Posted 17 March 2017

Ancient historical background of Walter Spreul and his time found here.

https://archive.org/stream/bookofdumbartons02irvi/bookofdumbartons02irvi_djvu.txt


Posted: 16 March 2017

A short story about experiences in Cauldhame;

http://www.scottishbooktrust.com/reading/stories-of-home/story/cauldhame


Interesting reading from:

A History of the County of Renfrew from the Earliest Times
Chapter X.—Families

http://www.electricscotland.com/history/renfrew/chapter10.htm

The Spreulls have long ceased to own their ancestral estate of Cowdon, in the parish of Neilston. During the period here dealt with, they were a family of considerable note. The first of them I have been able to meet with is Walter Spreull, Lord of Coldame, in the shire of Dumbarton, who, about the year 1294, was seneschal or steward to the Earl of Lennox, and with others, at the Earl’s direction, was holding courts in the Lennox property of the monks of Paisley, and in various ways seeking to deprive them of the donations conferred upon their house by one of the Earl’s predecessors. The cause of the monks was espoused by Robert Wishart, the famous Bishop of Glasgow, and afterwards “ the best perjured man in Scotland.” The Earl and his Steward paid no attention to the appeals of the Bishop. Robert at last directed the vicars of Carmunnock, Cathcart, Pollok, Kilmacolm and Kilbarchan to attend the courts the Earl and his steward were holding, and to warn them against interfering in the affairs of the Abbot and Convent “ contrary to God and to justice,” and in the event of their paying no heed to their warning, the vicars were, with all due solemnity, to proceed to excommunicate the Earl and his steward and all who adhered to them, and to lay the churches and chapels in the district under an interdict. This was only the beginning of the trouble between the Earl and the monastery. The controversy continued for many years, and was not settled until after the close of the English wars.

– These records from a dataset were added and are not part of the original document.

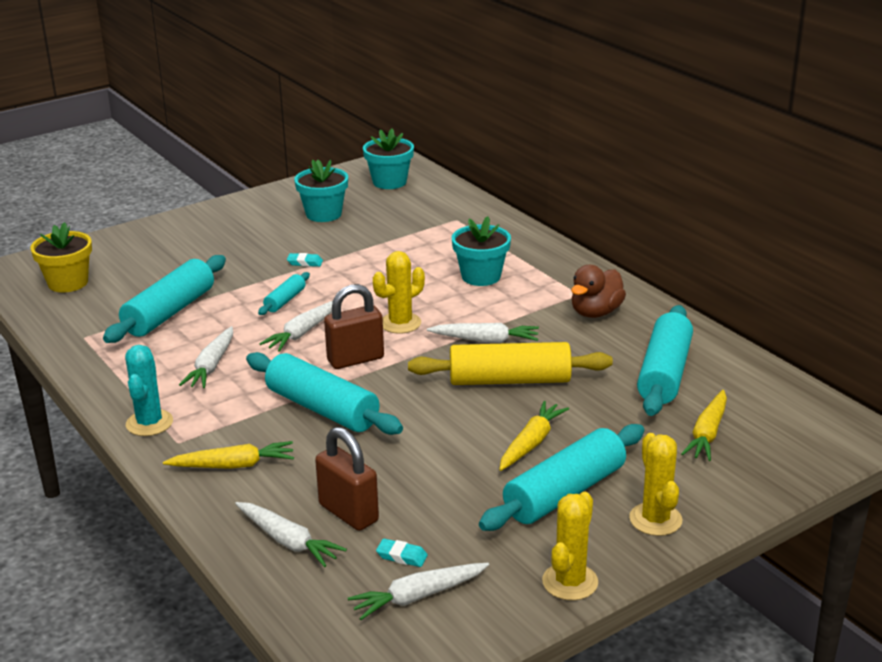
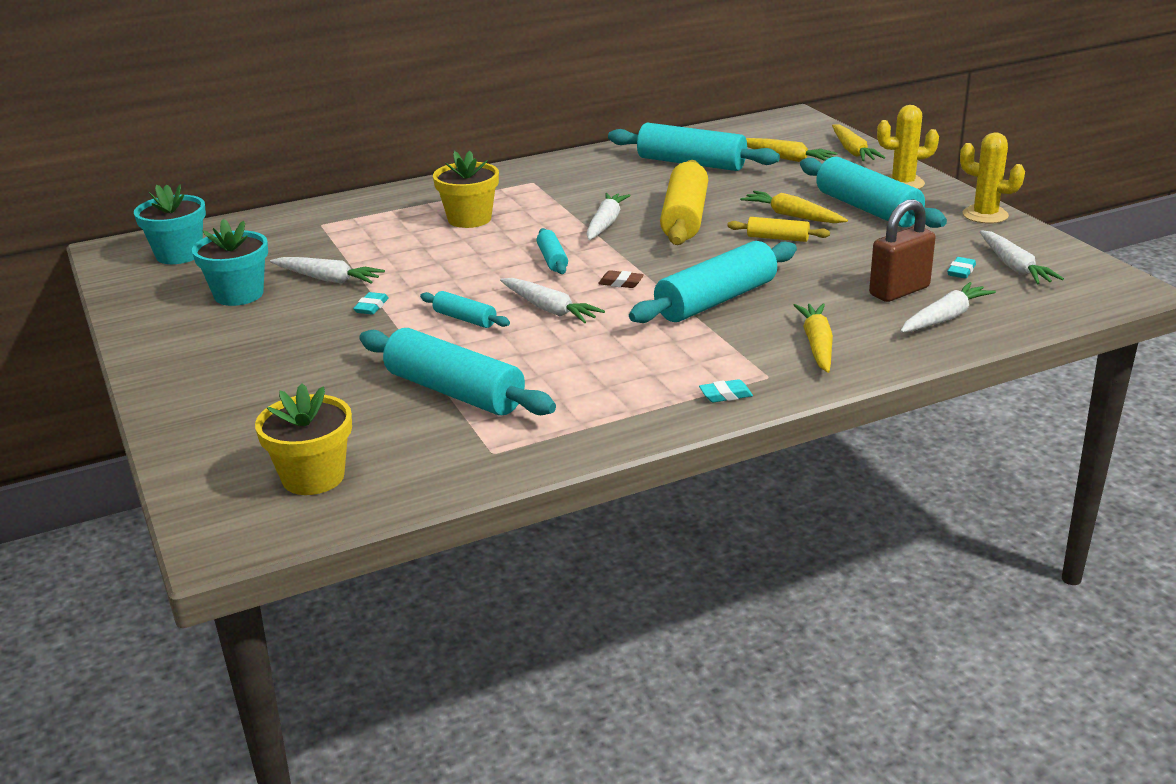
camera: 80 degrees left, 0 degrees up
(149, 423) = (725, 395): turquoise cactus -> turquoise eraser
(211, 366) = (605, 361): white carrot -> white carrot (328, 279)
(355, 359) = (621, 283): brown padlock -> brown eraser
(400, 323) = (552, 259): yellow cactus -> turquoise rolling pin
(469, 436) = (777, 238): none -> yellow rolling pin
(481, 276) = (469, 219): turquoise flower pot -> yellow flower pot
(595, 312) = (573, 178): brown duck -> none
(754, 481) = (852, 151): none -> yellow carrot

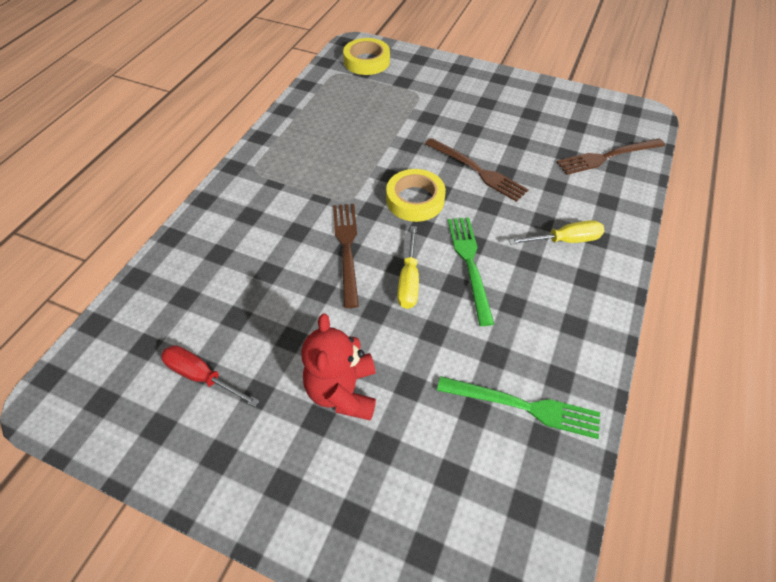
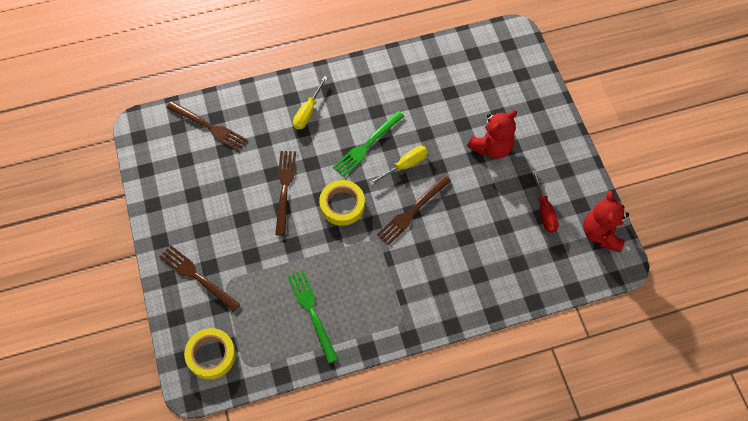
camera: 130 degrees left, 10 degrees up
(101, 415) = (601, 233): none -> red teddy bear
(441, 82) = (197, 277): none -> brown fork
(523, 406) = (430, 76): green fork -> green fork (312, 312)
(565, 240) = (308, 112): yellow screwdriver -> yellow screwdriver turned 105 degrees counterclockwise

In 1296, Walter Spreull signed the Ragman Roll and took the oath of fealty to Edward I. of England. Among the garrison holding the Castle of Edinburgh for the English in 1335 was one Thomas Spreull, an esquire; but whether he belonged to the Cowdon family is uncertain, though it is not unlikely that he did. The same, or another, Thomas Spreull (“ Sproule ”) is mentioned in the Exchequer Rolls for 1368, 1368, 1372, as the receiver of stores for the Castle of Edinburgh. Under the year 1366, in the same Rolls, a Walter Spreull is mentioned as paying into the Exchequer the contribution of the barony of Glasgow towards the King’s ransom. At Bar, on August 29,

1483, Master William Spreull witnessed a charter whereby Hugh Lord Montgomery and Giffying gave to Alexander Montgomery, son and apparent heir of Robert Montgomery of Giffyng and his spouse Jonet of Dunlop, the five merk land of Bar, lying within the lordship of Giffyng and in the bailiary of Cunningham. With the exception of Sir Thomas Petcon, chaplain, the witnesses were Montgomeries.

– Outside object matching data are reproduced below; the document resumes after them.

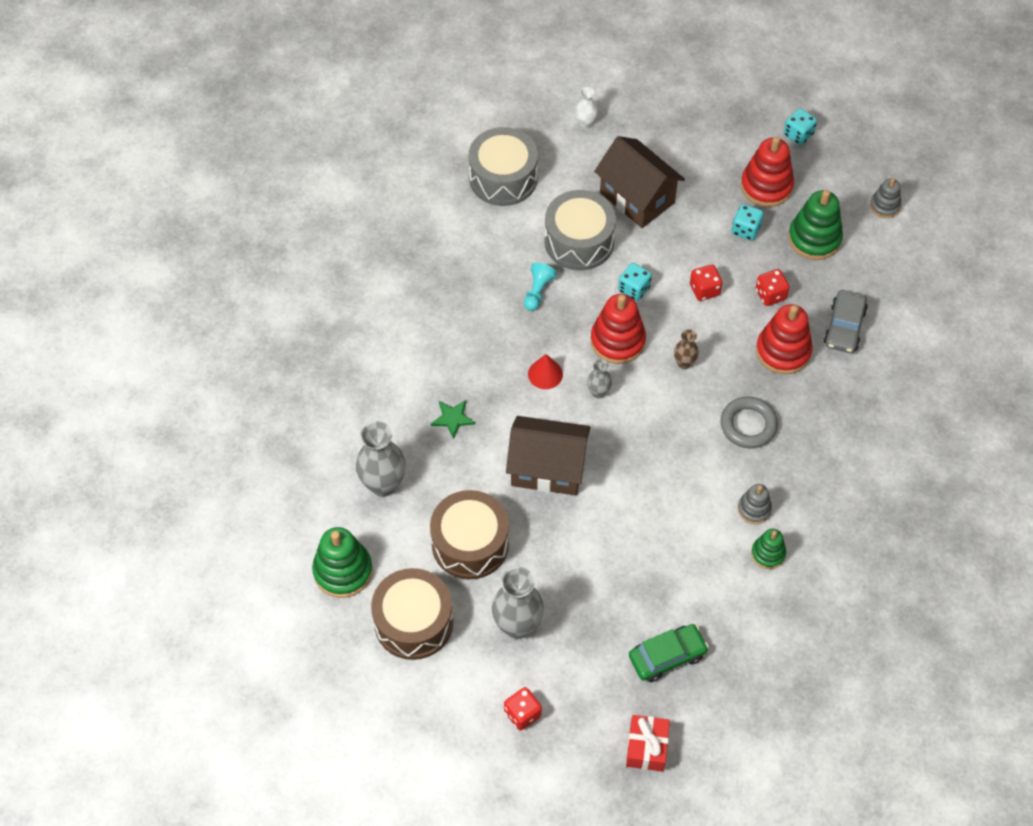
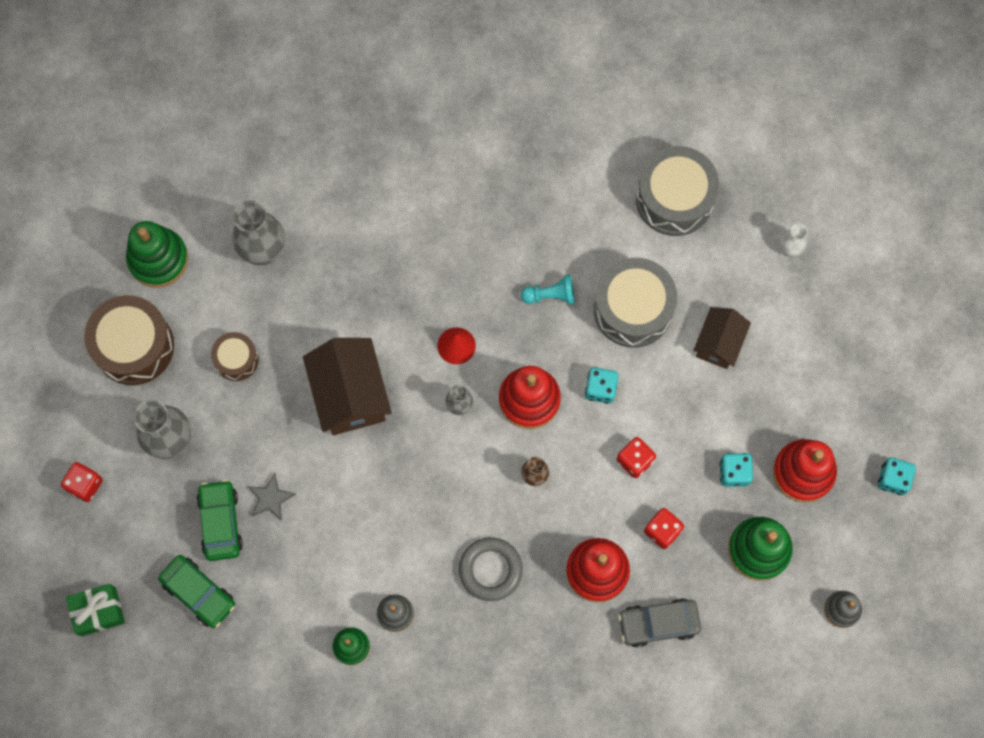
camera: 65 degrees right, 15 degrees up
(453, 418) = (364, 281): green star -> none
(470, 544) = (236, 359): brown drum -> brown drum, size x0.55
(609, 565) = (270, 498): none -> grey star
(611, 614) = (220, 522): none -> green car
(637, 197) = (718, 343): brown house -> brown house, size x0.62
(646, 747) = (98, 611): red gift -> green gift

In 1531 “ the laird of Cowdoun ” was engaged in a feud with the laird of Colgrane. One of the witnesses to the charter by which Alexander Porterfield sold his lands of Porterfield in the barony of Renfrew to his brother germane, Master John Porterfield, and his wife Beatrice Cunningham, on August 16, 1540, was Thomas Sprewill de Coldon. (Cowdon).

According to Nisbet there were several branches of the family, as the Spruells of Ladymuir, of Castlehill, and of Blachairne.

John Spreul, a younger son of the Cowdon family, was, in 1507, made vicar of Dundonald. At the same time he was one of the professors of philosophy in the University of Glasgow. Afterwards he was appointed Rector of the University. Subsequently he was advanced by Bishop Dunbar to be one of the prebends of his Cathedral Church, and in virtue of his prebendary became vicar of Ancrum. In 1541 he was a canon of Glasgow, and is so designated in a charter, according to which he bought from Lord Lyle, on the 25th August in that year, the lands of lie King’s Meadow, King’s Orchard, and Castlemilk, all lying within the territory of the burgh of Renfrew. Two years after this, he bought from Gabriel Semple of Ladymure, his wife Jonet Spreul consenting thereto, the lands of Ladymure in the lordship of Duchal and the parish of Kilmacolm, then occupied and cultivated by John Cochrane, George Lyle, and Jonet Caldwell. The contract was signed at Cathcart, April 25, 1543. On November 25 in the same year, Gabriel Semple and his wife Jonet Spreule purchased the lands and town of Cathcart, and assumed the designation of Cathcart. On July 27, 1545, the Queen granted to James Stewart of Cardonald, together with other lands, those of Dalmore and Dalquhorne4 in the lordship of Coldame in Dumbartonshire, the latter of which Walter Spreull of Cowdon had received from the Earl of Lennox in the time of Alexander III. In addition to the lands above mentioned, Master John Spreull is said to have purchased the lands of Blachairn in the lordship of Provan, and “ a fair lodging ” within the city of Glasgow. He died in the year 1555, leaving the whole of his property to John Spreull, his nephew, and son of his brother Robert, a burgess of Glasgow. At the Reformation, John is said to have become rector of Cambuslang.

In 1610, James Spreull of Cowdon was witness to a precept of dare constat by James Earl of Glencairn, dated at Glasgow, June 12. John Spreull, his successor, sold the lands of Cowdon to William Lord Cochrane, father of the first Earl of Dundonald, in 1622. John Spreull, the vicar of Cambuslang, was succeeded by his son and heir, whose son was Provost of Renfrew, and attended the Parliament of 1630 as one of the Commissioners of the Royal Burghs. The Provost was succeeded by his son, who was bred to the law, and was appointed Town Clerk of the city of Glasgow, and subsequently was one of the principal clerks of the Court of Session. In the Parliament of 1645 Renfrew was again represented by a John Spreull.